> **Available data**
◆ ◆ ◆ ◆ ◆
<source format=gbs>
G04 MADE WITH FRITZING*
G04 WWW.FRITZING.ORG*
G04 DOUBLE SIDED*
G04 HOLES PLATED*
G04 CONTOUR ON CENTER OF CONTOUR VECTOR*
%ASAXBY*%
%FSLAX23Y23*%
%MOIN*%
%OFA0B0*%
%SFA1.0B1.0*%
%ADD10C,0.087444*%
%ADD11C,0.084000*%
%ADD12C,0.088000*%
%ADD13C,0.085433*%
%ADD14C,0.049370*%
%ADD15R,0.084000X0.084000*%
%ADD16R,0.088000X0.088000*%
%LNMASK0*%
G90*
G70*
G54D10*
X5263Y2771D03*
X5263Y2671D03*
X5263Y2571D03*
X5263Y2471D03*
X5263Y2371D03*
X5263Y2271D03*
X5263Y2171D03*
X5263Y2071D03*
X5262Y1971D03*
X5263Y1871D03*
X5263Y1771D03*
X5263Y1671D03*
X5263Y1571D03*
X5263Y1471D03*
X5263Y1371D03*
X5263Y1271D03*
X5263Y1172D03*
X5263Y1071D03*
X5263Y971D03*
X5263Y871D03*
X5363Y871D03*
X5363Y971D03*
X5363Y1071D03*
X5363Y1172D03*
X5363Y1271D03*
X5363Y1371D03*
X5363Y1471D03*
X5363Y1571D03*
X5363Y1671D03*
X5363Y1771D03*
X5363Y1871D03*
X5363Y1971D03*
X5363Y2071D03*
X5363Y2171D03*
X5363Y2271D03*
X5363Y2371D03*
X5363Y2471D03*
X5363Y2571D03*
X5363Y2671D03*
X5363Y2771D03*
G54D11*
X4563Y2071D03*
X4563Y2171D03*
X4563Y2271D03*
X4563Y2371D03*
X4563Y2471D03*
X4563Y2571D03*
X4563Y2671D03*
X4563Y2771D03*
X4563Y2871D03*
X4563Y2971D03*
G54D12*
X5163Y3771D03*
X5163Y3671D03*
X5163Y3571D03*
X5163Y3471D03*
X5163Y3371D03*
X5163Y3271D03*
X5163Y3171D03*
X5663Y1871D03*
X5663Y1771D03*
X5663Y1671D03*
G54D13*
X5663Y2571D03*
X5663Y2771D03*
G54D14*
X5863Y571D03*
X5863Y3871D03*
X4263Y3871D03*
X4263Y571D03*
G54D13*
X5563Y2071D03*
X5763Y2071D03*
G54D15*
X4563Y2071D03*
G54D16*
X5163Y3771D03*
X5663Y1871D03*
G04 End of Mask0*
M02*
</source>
◆ ◆ ◆ ◆ ◆
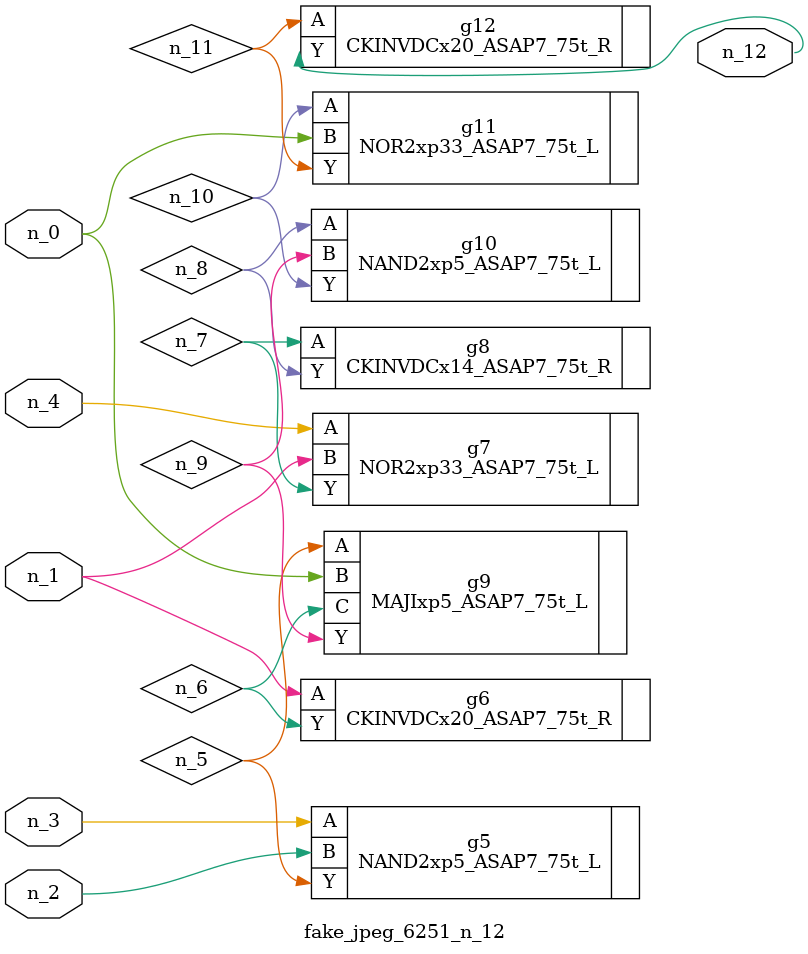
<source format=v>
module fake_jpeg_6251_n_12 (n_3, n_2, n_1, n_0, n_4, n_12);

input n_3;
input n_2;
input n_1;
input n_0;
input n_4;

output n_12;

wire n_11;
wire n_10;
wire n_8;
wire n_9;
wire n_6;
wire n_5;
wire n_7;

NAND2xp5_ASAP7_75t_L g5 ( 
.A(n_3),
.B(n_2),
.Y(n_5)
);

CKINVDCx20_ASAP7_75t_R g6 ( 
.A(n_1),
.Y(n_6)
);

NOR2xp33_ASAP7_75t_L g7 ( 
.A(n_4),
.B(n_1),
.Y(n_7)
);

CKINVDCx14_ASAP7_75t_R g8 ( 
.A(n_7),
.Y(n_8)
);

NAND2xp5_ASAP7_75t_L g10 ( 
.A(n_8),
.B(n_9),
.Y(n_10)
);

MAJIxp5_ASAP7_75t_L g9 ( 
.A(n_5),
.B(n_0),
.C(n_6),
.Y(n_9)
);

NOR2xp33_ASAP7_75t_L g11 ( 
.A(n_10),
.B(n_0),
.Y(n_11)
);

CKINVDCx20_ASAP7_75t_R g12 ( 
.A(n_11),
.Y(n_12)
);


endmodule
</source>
◆ ◆ ◆ ◆ ◆
> **Activity**
Of all the entries above, retype exactly the lines from the line with "X5363Y2371D03*" to the line with "X5163Y3471D03*", both included, and no others.

> **Exercise answer**
X5363Y2371D03*
X5363Y2471D03*
X5363Y2571D03*
X5363Y2671D03*
X5363Y2771D03*
G54D11*
X4563Y2071D03*
X4563Y2171D03*
X4563Y2271D03*
X4563Y2371D03*
X4563Y2471D03*
X4563Y2571D03*
X4563Y2671D03*
X4563Y2771D03*
X4563Y2871D03*
X4563Y2971D03*
G54D12*
X5163Y3771D03*
X5163Y3671D03*
X5163Y3571D03*
X5163Y3471D03*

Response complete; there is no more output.